2- Procédure de levée d’immunité parlementaire

La demande de levée d’immunité parlementaire est adressée au Président de l’Assemblée nationale.
Toute demande de levée d’immunité est instruite par une commission spéciale composée de :
• un membre du Bureau de l’Assemblée nationale, Président
• le Président ou à défaut, un Rapporteur de la commission des lois, de l’administration et des droits de l’homme, Rapporteur
• un représentant de chaque groupe parlementaire.
La commission spéciale entend le député dont la levée de l’immunité parlementaire est demandée ou celui de ses collègues qu’il aura désigné pour le représenter.
Le rapport de la commission spéciale est transmis à la Conférence des présidents pour avis avant d’être inscrit à l’ordre du jour de la plus prochaine séance de l’Assemblée nationale, suivant la procédure de traitement des questions urgentes.
La décision relative à la levée de l’immunité parlementaire est prise par l’Assemblée en séance plénière au cours de laquelle, il n’est donné lecture que des conclusions du rapport de la commission spéciale.

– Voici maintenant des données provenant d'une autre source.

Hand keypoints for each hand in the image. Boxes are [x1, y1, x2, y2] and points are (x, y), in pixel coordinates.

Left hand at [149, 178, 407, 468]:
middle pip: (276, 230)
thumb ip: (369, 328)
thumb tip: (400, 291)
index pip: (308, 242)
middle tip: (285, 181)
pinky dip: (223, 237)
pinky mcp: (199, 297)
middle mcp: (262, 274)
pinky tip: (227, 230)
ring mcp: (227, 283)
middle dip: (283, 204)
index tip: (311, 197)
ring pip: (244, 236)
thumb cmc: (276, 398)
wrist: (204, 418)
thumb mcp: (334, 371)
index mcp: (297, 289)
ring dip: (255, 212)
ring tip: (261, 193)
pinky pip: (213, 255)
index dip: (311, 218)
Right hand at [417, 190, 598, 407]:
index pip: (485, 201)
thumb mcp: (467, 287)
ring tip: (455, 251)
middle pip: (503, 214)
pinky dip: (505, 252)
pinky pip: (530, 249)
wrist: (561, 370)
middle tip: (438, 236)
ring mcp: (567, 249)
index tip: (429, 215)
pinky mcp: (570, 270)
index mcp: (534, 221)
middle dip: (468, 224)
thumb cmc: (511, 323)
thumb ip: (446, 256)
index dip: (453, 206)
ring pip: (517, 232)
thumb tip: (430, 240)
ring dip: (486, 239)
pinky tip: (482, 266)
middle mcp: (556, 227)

La décision d’accorder ou de rejeter la levée de l’immunité parlementaire est adoptée sous forme d’une résolution par la majorité absolue du nombre des députés calculée par rapport au nombre des sièges effectivement pourvus.
Cette décision ne s’applique qu’aux infractions pour lesquelles la levée de l’immunité parlementaire a été demandée.

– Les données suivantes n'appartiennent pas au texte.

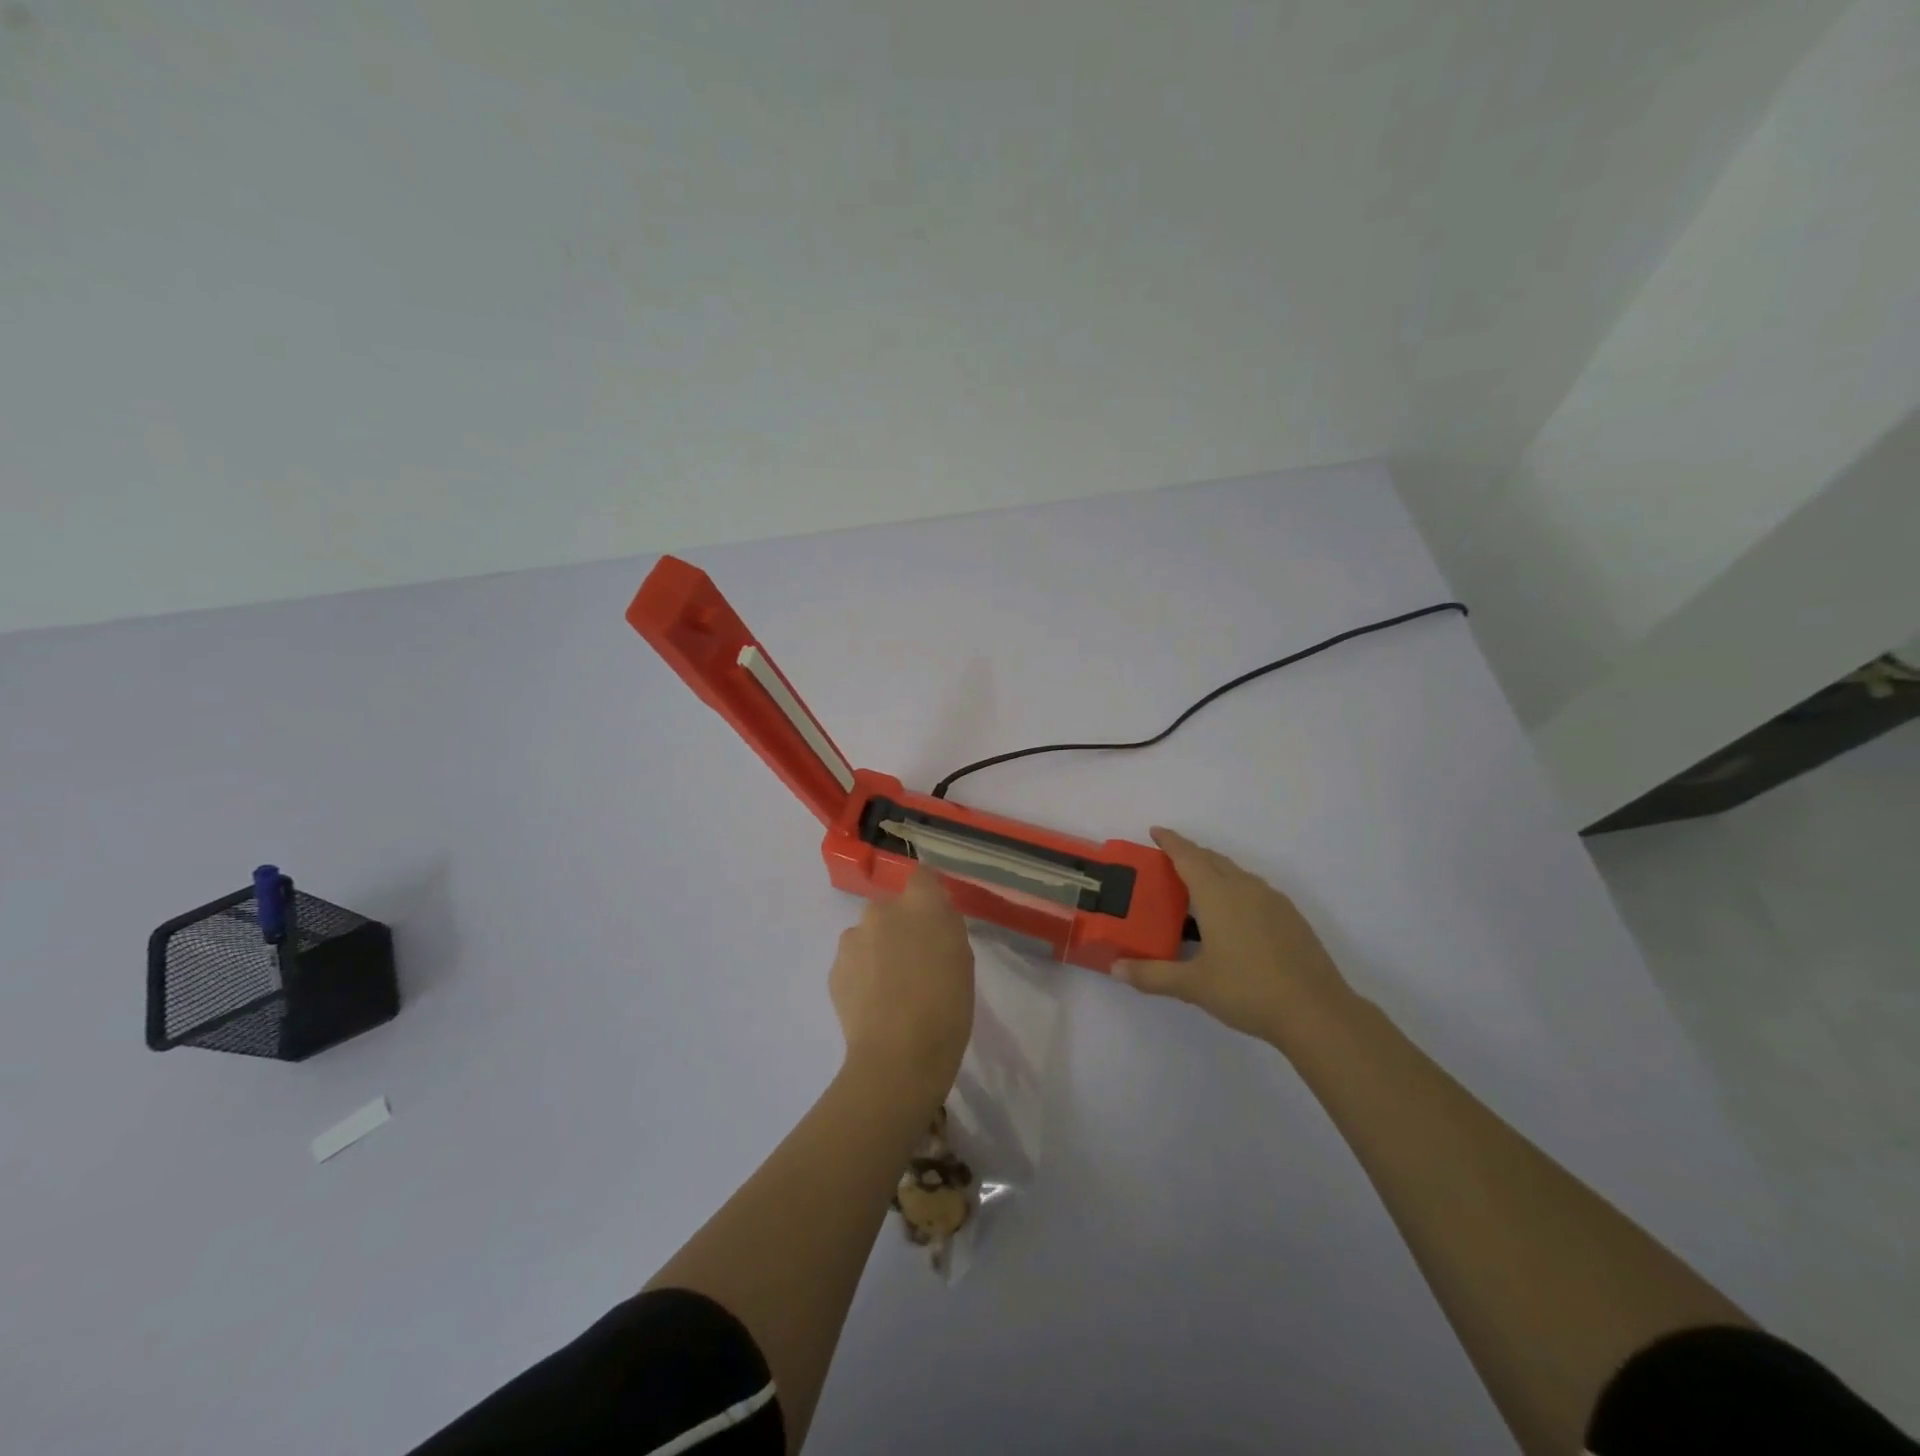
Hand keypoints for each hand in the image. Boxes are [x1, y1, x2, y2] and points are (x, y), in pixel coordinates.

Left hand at [829, 869, 974, 1101]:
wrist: (898, 1057)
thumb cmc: (946, 1008)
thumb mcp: (962, 960)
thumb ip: (945, 928)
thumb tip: (932, 920)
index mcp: (920, 905)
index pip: (922, 876)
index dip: (928, 893)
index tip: (935, 917)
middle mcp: (881, 911)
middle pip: (891, 908)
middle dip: (901, 926)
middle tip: (915, 961)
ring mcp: (852, 939)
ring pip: (868, 935)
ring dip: (878, 949)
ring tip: (891, 988)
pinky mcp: (834, 969)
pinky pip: (853, 961)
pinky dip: (863, 974)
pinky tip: (874, 1003)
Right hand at [1114, 827, 1353, 1050]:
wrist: (1316, 1012)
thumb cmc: (1247, 990)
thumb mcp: (1193, 985)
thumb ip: (1152, 975)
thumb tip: (1115, 969)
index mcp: (1217, 895)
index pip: (1188, 857)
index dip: (1170, 842)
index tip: (1156, 831)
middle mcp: (1244, 888)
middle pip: (1213, 859)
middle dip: (1190, 854)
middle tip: (1169, 859)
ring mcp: (1272, 901)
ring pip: (1236, 874)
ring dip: (1214, 871)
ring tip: (1197, 888)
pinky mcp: (1290, 917)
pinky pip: (1254, 890)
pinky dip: (1235, 890)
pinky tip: (1232, 917)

En cas de rejet, aucune autre demande relative aux mêmes faits et à la même personne n’est recevable au cours de la même session.

Section 3 : Le véto parlementaire
Elle s’exprime à travers le quatrième alinéa de l’article 90 de la Constitution.
« La détention ou la poursuite d’un député est suspendue si l’Assemblée Nationale le requiert par un vote à la majorité des deux tiers. »
Il s’agit d’une immixtion du législatif dans le Judiciaire, mais cette immixtion est constitutionnelle, donc voulue par le constituant lui-même.